Two Doses of Flu Vaccine Provides Optimal Protection in Young Children, in Line With Advice

NEW YORK (Reuters Health) – A literature review offers strong endorsement for public-health policies advising two doses of inactivated influenza vaccine in children aged six months through eight years to provide optimal protection against influenza, report researchers with the U.S. Centers for Disease Control and Prevention (CDC).

Both the U.S. Advisory Committee on Immunization Practices (ACIP) and the World Health Organization (WHO) recommend two doses of influenza vaccine before the start of influenza season for children 6 months through 8 years, during their first season of vaccination.

“However, administering two doses of influenza vaccine during the same season is logistically challenging because it may require extra clinic visits and, ideally, should be done before influenza virus circulation,” CDC researcher Dr. Fatimah Dawood and colleagues note in Pediatrics.

They did a systematic literature review to summarize the current evidence on antibody immune responses and effectiveness of two versus one dose of inactivated influenza vaccine among vaccine-naive children aged 6 months through 8 years during their first season of vaccination.

They made four key observations.

“First, a full two-dose influenza vaccine series in children receiving influenza vaccine for the first time provides optimal protection against influenza-related medical visits in the first season of vaccination. Higher effectiveness is observed among fully vaccinated children, compared with partially vaccinated children, and two doses of vaccine are more immunogenic than one dose,” the team reports.

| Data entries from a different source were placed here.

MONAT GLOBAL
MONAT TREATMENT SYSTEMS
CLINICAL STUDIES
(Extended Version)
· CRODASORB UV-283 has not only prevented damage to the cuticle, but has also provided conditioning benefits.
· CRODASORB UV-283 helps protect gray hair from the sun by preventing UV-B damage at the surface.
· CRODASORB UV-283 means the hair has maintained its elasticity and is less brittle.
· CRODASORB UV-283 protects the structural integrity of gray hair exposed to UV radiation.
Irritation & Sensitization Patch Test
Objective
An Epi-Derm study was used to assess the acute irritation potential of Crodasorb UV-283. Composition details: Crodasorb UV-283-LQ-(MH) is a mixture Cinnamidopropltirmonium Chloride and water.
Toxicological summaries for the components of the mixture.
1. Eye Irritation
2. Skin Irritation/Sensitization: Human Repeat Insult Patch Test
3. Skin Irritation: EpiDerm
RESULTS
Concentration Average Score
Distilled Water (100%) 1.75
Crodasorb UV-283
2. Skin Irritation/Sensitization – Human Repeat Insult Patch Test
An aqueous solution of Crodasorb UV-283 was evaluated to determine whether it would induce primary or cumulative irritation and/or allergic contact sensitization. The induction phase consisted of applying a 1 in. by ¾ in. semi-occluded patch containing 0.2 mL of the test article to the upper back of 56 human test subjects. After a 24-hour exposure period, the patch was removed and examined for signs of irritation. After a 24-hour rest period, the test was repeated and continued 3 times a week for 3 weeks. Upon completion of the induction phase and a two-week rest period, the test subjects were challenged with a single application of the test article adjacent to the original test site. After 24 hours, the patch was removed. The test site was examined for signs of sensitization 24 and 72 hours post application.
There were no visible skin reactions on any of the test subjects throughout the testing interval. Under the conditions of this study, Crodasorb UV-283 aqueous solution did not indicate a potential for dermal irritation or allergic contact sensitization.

Second, children younger than 2 years, who are less apt to have had a first influenza infection, may benefit the most from a second dose of influenza vaccine.

Third, children with positive prevaccination titers and who are older – and therefore more likely to have been exposed to influenza naturally – may have a protective immune response after a single dose of influenza vaccine.

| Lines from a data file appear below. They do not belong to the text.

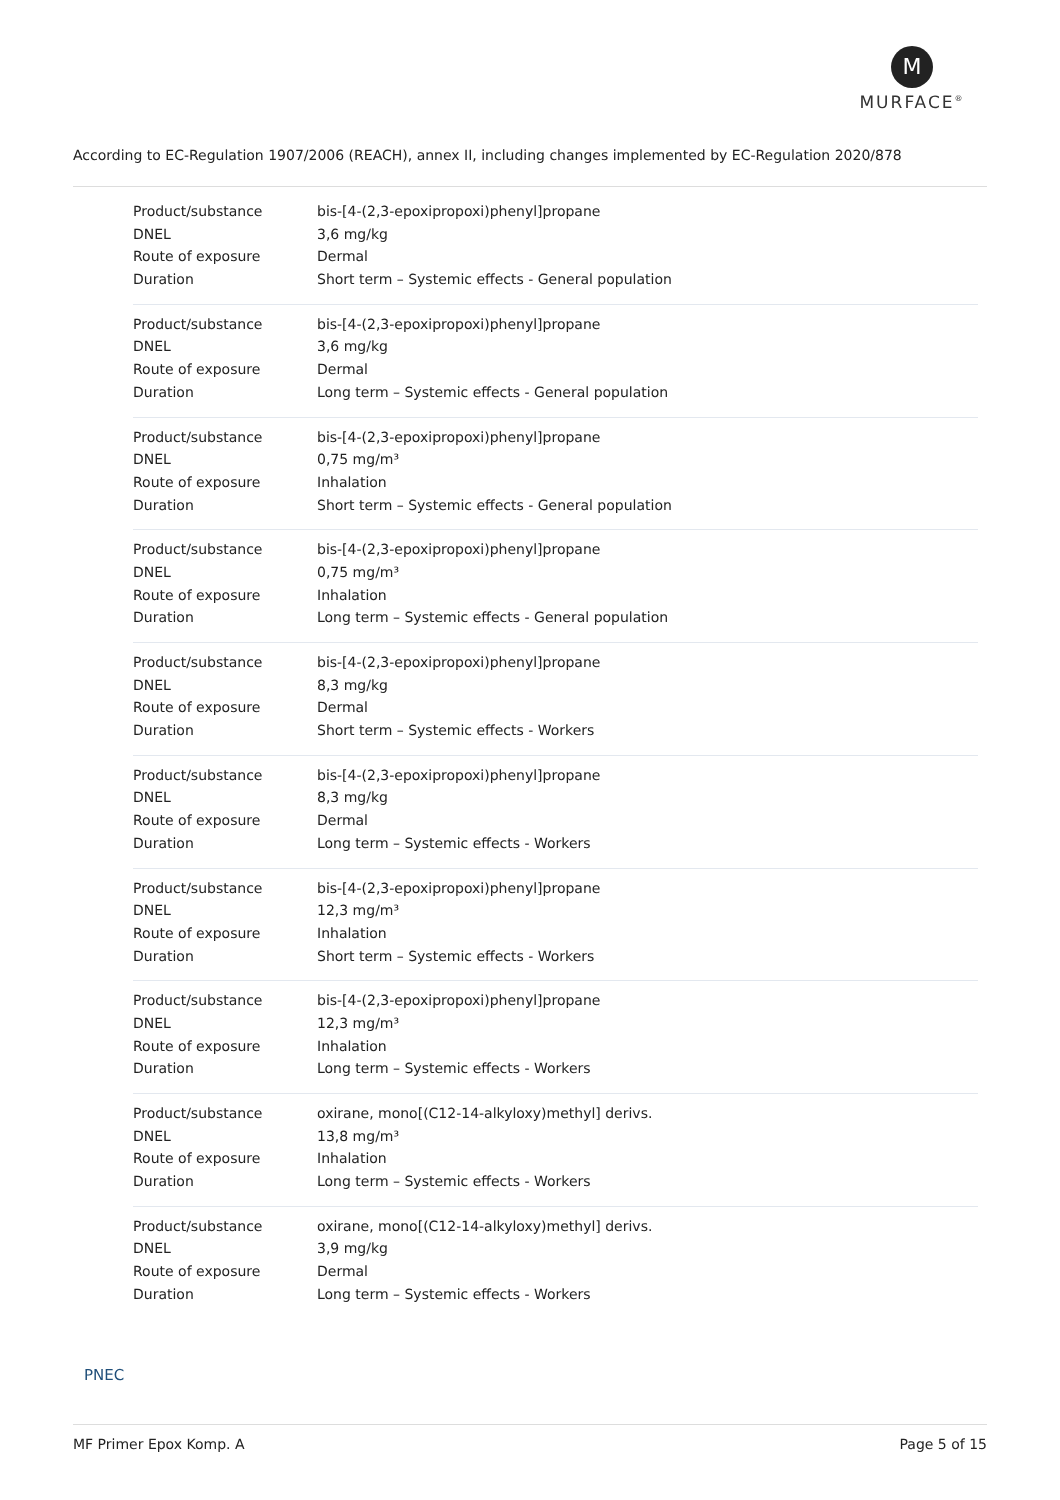M
MURFACE<sup>®</sup>
According to EC-Regulation 1907/2006 (REACH), annex II, including changes implemented by EC-Regulation 2020/878
| Product/substance | bis-[4-(2,3-epoxipropoxi)phenyl]propane |
| DNEL | 3,6 mg/kg |
| Route of exposure | Dermal |
| Duration | Short term – Systemic effects - General population |
| Product/substance | bis-[4-(2,3-epoxipropoxi)phenyl]propane |
| DNEL | 3,6 mg/kg |
| Route of exposure | Dermal |
| Duration | Long term – Systemic effects - General population |
| Product/substance | bis-[4-(2,3-epoxipropoxi)phenyl]propane |
| DNEL | 0,75 mg/m³ |
| Route of exposure | Inhalation |
| Duration | Short term – Systemic effects - General population |
| Product/substance | bis-[4-(2,3-epoxipropoxi)phenyl]propane |
| DNEL | 0,75 mg/m³ |
| Route of exposure | Inhalation |
| Duration | Long term – Systemic effects - General population |
| Product/substance | bis-[4-(2,3-epoxipropoxi)phenyl]propane |
| DNEL | 8,3 mg/kg |
| Route of exposure | Dermal |
| Duration | Short term – Systemic effects - Workers |
| Product/substance | bis-[4-(2,3-epoxipropoxi)phenyl]propane |
| DNEL | 8,3 mg/kg |
| Route of exposure | Dermal |
| Duration | Long term – Systemic effects - Workers |
| Product/substance | bis-[4-(2,3-epoxipropoxi)phenyl]propane |
| DNEL | 12,3 mg/m³ |
| Route of exposure | Inhalation |
| Duration | Short term – Systemic effects - Workers |
| Product/substance | bis-[4-(2,3-epoxipropoxi)phenyl]propane |
| DNEL | 12,3 mg/m³ |
| Route of exposure | Inhalation |
| Duration | Long term – Systemic effects - Workers |
| Product/substance | oxirane, mono[(C12-14-alkyloxy)methyl] derivs. |
| DNEL | 13,8 mg/m³ |
| Route of exposure | Inhalation |
| Duration | Long term – Systemic effects - Workers |
| Product/substance | oxirane, mono[(C12-14-alkyloxy)methyl] derivs. |
| DNEL | 3,9 mg/kg |
| Route of exposure | Dermal |
| Duration | Long term – Systemic effects - Workers |
PNEC
MF Primer Epox Komp. A Page 5 of 15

Finally, the data suggest that the timing between two doses of influenza vaccine or schedule (i.e., administering doses across seasons) does not appear to negatively affect the immune response when antigen components are similar.

Dr. Dawood and colleagues say further research is needed to determine if the imprinting benefits of early vaccination in immunologically naive children could provide durable and broad protection against homosubtypic and heterosubtypic strains.

“Imprinting children through optimal vaccination strategies could have far reaching benefits for the control of seasonal influenza and improving public health,” they conclude.

The study had no commercial funding and the authors report no conflicts of interest.